Exercise passage.
== Segment start ==

Knowledge Distillation Detection for Open-weights Models
Qin Shi, Amber Yijia Zheng, Qifan Song, Raymond A. Yeh
TL;DR
The paper introduces knowledge distillation detection under open-weight constraints, where only the student weights and teacher API are available. It proposes a model-agnostic, three-stage framework that synthesizes inputs without training data, computes alignment scores between the student and candidate teachers, and selects the most likely teacher via score maximization. The approach is instantiated for image classification and text-to-image generation with task-specific input construction and scoring schemes, yielding substantial improvements over baselines on CIFAR-10, ImageNet, and several diffusion-based targets. The results demonstrate strong generalizability and practical potential for model provenance and IP protection, with future work extending to diffusion and large language models.
Abstract
We propose the task of knowledge distillation detection, which aims to determine whether a student model has been distilled from a given teacher, under a practical setting where only the student's weights and the teacher's API are available. This problem is motivated by growing concerns about model provenance and unauthorized replication through distillation. To address this task, we introduce a model-agnostic framework that combines data-free input synthesis and statistical score computation for detecting distillation. Our approach is applicable to both classification and generative models. Experiments on diverse architectures for image classification and text-to-image generation show that our method improves detection accuracy over the strongest baselines by 59.6% on CIFAR-10, 71.2% on ImageNet, and 20.0% for text-to-image generation. The code is available at https://github.com/shqii1j/distillation_detection.

== Segment end ==

[Short-answer chart tasks]
== Segment start ==

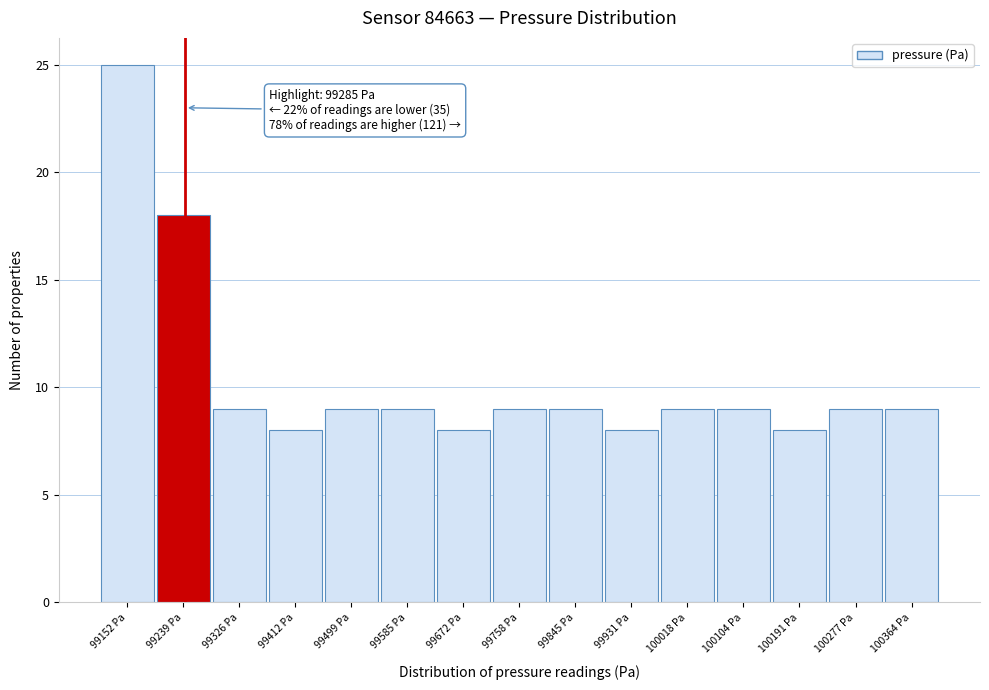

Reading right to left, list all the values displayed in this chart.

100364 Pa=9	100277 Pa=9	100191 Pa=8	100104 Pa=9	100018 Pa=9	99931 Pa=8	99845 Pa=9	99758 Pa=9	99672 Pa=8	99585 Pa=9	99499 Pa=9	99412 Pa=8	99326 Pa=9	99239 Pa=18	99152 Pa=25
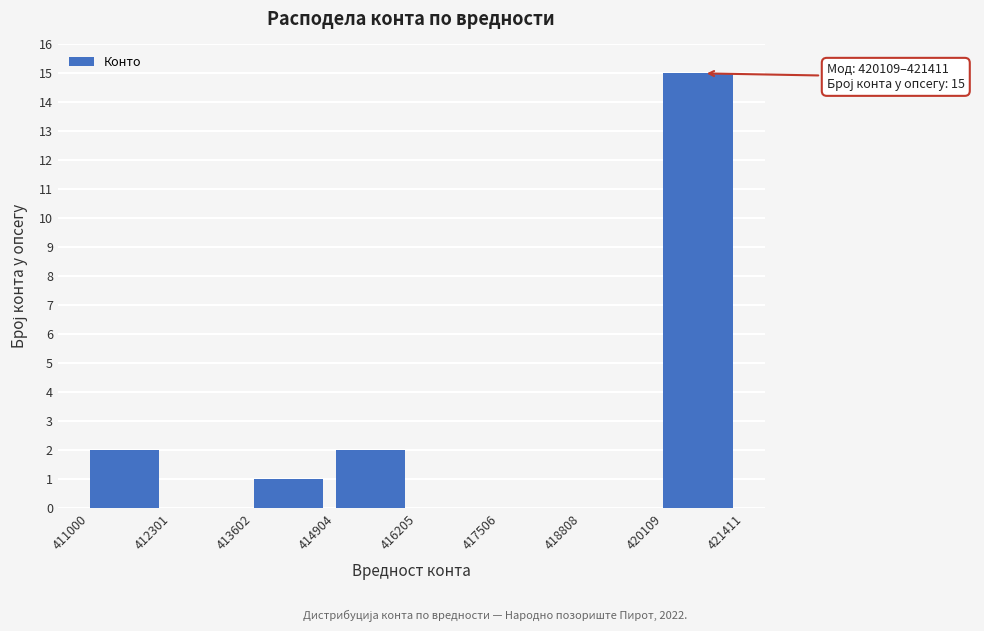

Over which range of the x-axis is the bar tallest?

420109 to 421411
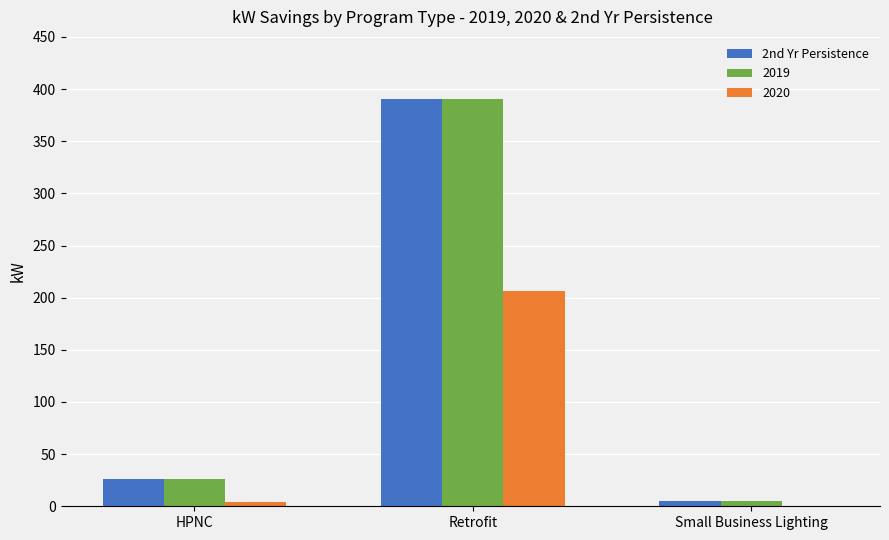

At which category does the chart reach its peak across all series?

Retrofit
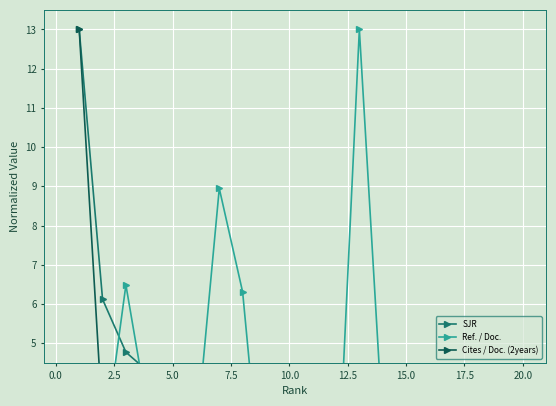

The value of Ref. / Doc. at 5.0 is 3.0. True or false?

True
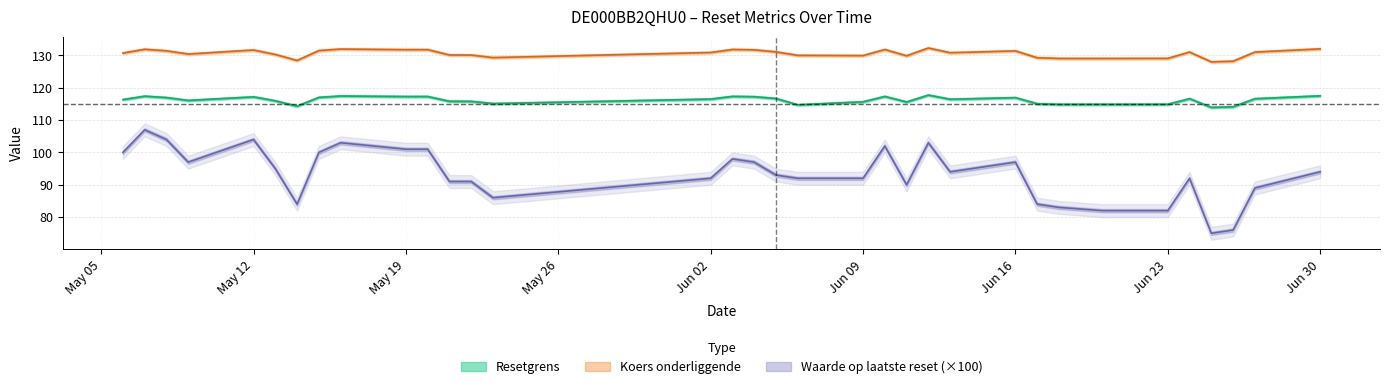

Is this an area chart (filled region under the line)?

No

== Segment end ==

Work instructions.
a: Answer these questions using the distillation detection text:
(i) Which two resources are assumed to be available in the practical setting?
(ii) By what percentage does the method improve detection accuracy on ImageNet over the strongest baselines?
(iii) How does the framework select the most likely teacher?
b: List every stage of the three-stage framework described in the distillation detection text.

Completed exercise.
a:
(i) The student's weights and the teacher's API
(ii) 71.2%
(iii) Through score maximization

b:
- Synthesizing inputs without training data
- Computing alignment scores between the student and candidate teachers
- Selecting the most likely teacher via score maximization